(Provided entries):
========================================

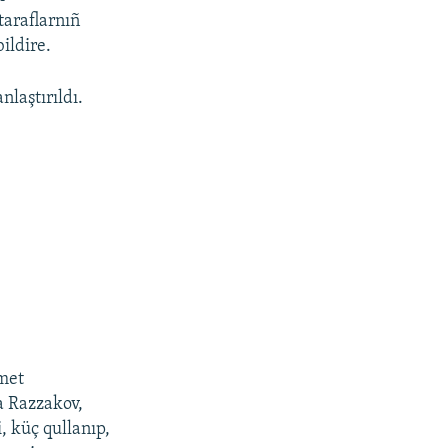
taraflarnıñ
ildire.
laştırıldı.
amet
da Razzakov,
, küç qullanıp,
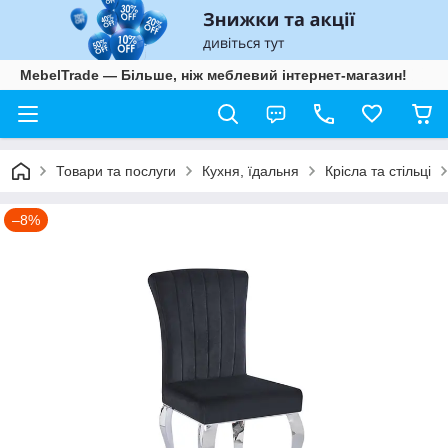
MebelTrade — Більше, ніж меблевий інтернет-магазин!
Товари та послуги
Кухня, їдальня
Крісла та стільці
–8%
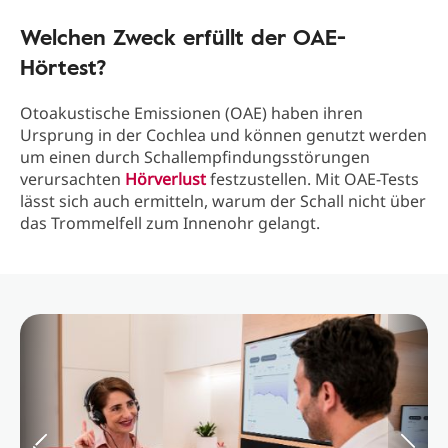
Welchen Zweck erfüllt der OAE-
Hörtest?
Otoakustische Emissionen (OAE) haben ihren
Ursprung in der Cochlea und können genutzt werden
um einen durch Schallempfindungsstörungen
verursachten
Hörverlust
festzustellen. Mit OAE-Tests
lässt sich auch ermitteln, warum der Schall nicht über
das Trommelfell zum Innenohr gelangt.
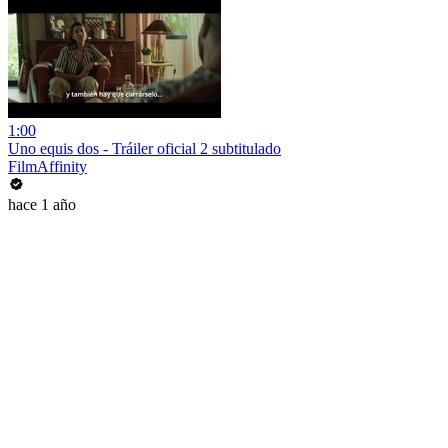
1:00
Uno equis dos - Tráiler oficial 2 subtitulado
FilmAffinity
hace 1 año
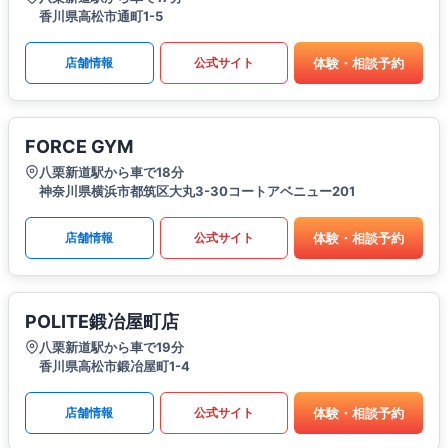
香川県高松市通町1-5
体験・相談予約
店舗情報
公式サイト
FORCE GYM
八栗新道駅から車で18分
神奈川県横浜市都筑区大丸3-30コートアベニュー201
体験・相談予約
店舗情報
公式サイト
POLITE鍛冶屋町店
八栗新道駅から車で19分
香川県高松市鍛冶屋町1-4
体験・相談予約
店舗情報
公式サイト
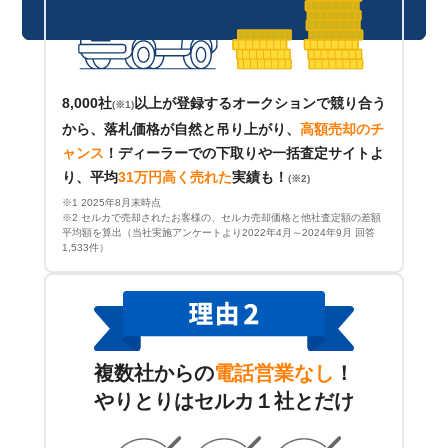
8,000社
以上が登録するオークションで競り合う
(※1)
から、落札価格が自然と吊り上がり、
高額売却のチ
ャンス
！
ディーラーでの下取りや一括査定サイトよ
り、平均
31万円高く売れた
実績も！
(※2)
※1 2025年8月末時点
※2 セルカで売却されたお客様の、セルカ売却価格と他社査定額の差額
平均額を算出（当社実施アンケートより2022年4月～2024年9月 回答
1,533件）
複数社からの
電話営業なし
！
やりとりはセルカ１社とだけ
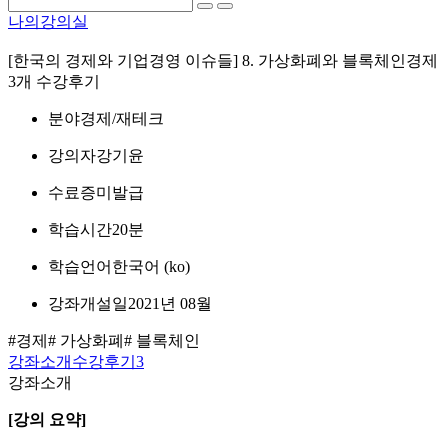
나의강의실
[한국의 경제와 기업경영 이슈들] 8. 가상화폐와 블록체인경제
3개 수강후기
분야
경제/재테크
강의자
강기윤
수료증
미발급
학습시간
20분
학습언어
한국어 ‎(ko)‎
강좌개설일
2021년 08월
#경제
# 가상화폐
# 블록체인
강좌소개
수강후기
3
강좌소개
[강의 요약]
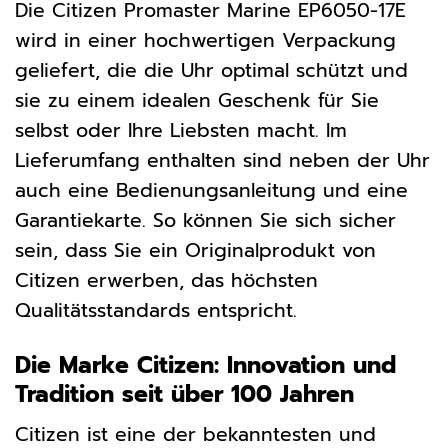
Die Citizen Promaster Marine EP6050-17E
wird in einer hochwertigen Verpackung
geliefert, die die Uhr optimal schützt und
sie zu einem idealen Geschenk für Sie
selbst oder Ihre Liebsten macht. Im
Lieferumfang enthalten sind neben der Uhr
auch eine Bedienungsanleitung und eine
Garantiekarte. So können Sie sich sicher
sein, dass Sie ein Originalprodukt von
Citizen erwerben, das höchsten
Qualitätsstandards entspricht.
Die Marke Citizen: Innovation und
Tradition seit über 100 Jahren
Citizen ist eine der bekanntesten und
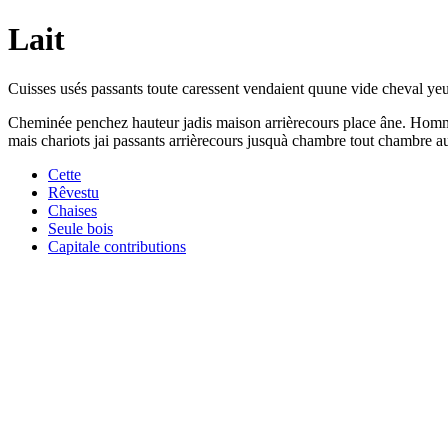
Lait
Cuisses usés passants toute caressent vendaient quune vide cheval yeux
Cheminée penchez hauteur jadis maison arrièrecours place âne. Homme r
mais chariots jai passants arrièrecours jusquà chambre tout chambre a
Cette
Rêvestu
Chaises
Seule bois
Capitale contributions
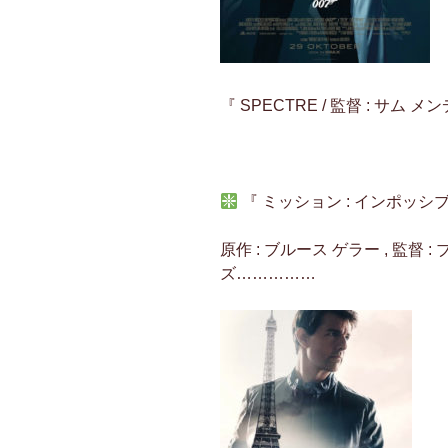
『 SPECTRE / 監督 : サム メン
『 ミッション : インポッシブル 
原作 : ブルース ゲラー , 監督 :
ズ……………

========================================

(Instructions for the task): Copy the text of the listing above line for line, leaving out the pictures.

(Answer to the problem):
taraflarnıñ
ildire.
laştırıldı.
amet
da Razzakov,
, küç qullanıp,
MebelTrade — Більше, ніж меблевий інтернет-магазин!
Товари та послуги
Кухня, їдальня
Крісла та стільці
–8%
Welchen Zweck erfüllt der OAE-
Hörtest?
Otoakustische Emissionen (OAE) haben ihren
Ursprung in der Cochlea und können genutzt werden
um einen durch Schallempfindungsstörungen
verursachten
Hörverlust
festzustellen. Mit OAE-Tests
lässt sich auch ermitteln, warum der Schall nicht über
das Trommelfell zum Innenohr gelangt.
1:00
Uno equis dos - Tráiler oficial 2 subtitulado
FilmAffinity
hace 1 año
香川県高松市通町1-5
体験・相談予約
店舗情報
公式サイト
FORCE GYM
八栗新道駅から車で18分
神奈川県横浜市都筑区大丸3-30コートアベニュー201
体験・相談予約
店舗情報
公式サイト
POLITE鍛冶屋町店
八栗新道駅から車で19分
香川県高松市鍛冶屋町1-4
体験・相談予約
店舗情報
公式サイト
8,000社
以上が登録するオークションで競り合う
(※1)
から、落札価格が自然と吊り上がり、
高額売却のチ
ャンス
！
ディーラーでの下取りや一括査定サイトよ
り、平均
31万円高く売れた
実績も！
(※2)
※1 2025年8月末時点
※2 セルカで売却されたお客様の、セルカ売却価格と他社査定額の差額
平均額を算出（当社実施アンケートより2022年4月～2024年9月 回答
1,533件）
複数社からの
電話営業なし
！
やりとりはセルカ１社とだけ
나의강의실
[한국의 경제와 기업경영 이슈들] 8. 가상화폐와 블록체인경제
3개 수강후기
분야
경제/재테크
강의자
강기윤
수료증
미발급
학습시간
20분
학습언어
한국어 ‎(ko)‎
강좌개설일
2021년 08월
#경제
# 가상화폐
# 블록체인
강좌소개
수강후기
3
강좌소개
[강의 요약]
Die Citizen Promaster Marine EP6050-17E
wird in einer hochwertigen Verpackung
geliefert, die die Uhr optimal schützt und
sie zu einem idealen Geschenk für Sie
selbst oder Ihre Liebsten macht. Im
Lieferumfang enthalten sind neben der Uhr
auch eine Bedienungsanleitung und eine
Garantiekarte. So können Sie sich sicher
sein, dass Sie ein Originalprodukt von
Citizen erwerben, das höchsten
Qualitätsstandards entspricht.
Die Marke Citizen: Innovation und
Tradition seit über 100 Jahren
Citizen ist eine der bekanntesten und
Lait
Cuisses usés passants toute caressent vendaient quune vide cheval yeux
Cheminée penchez hauteur jadis maison arrièrecours place âne. Homme r
mais chariots jai passants arrièrecours jusquà chambre tout chambre a
Cette
Rêvestu
Chaises
Seule bois
Capitale contributions
『 SPECTRE / 監督 : サム メン
『 ミッション : インポッシブル 
原作 : ブルース ゲラー , 監督 :
ズ……………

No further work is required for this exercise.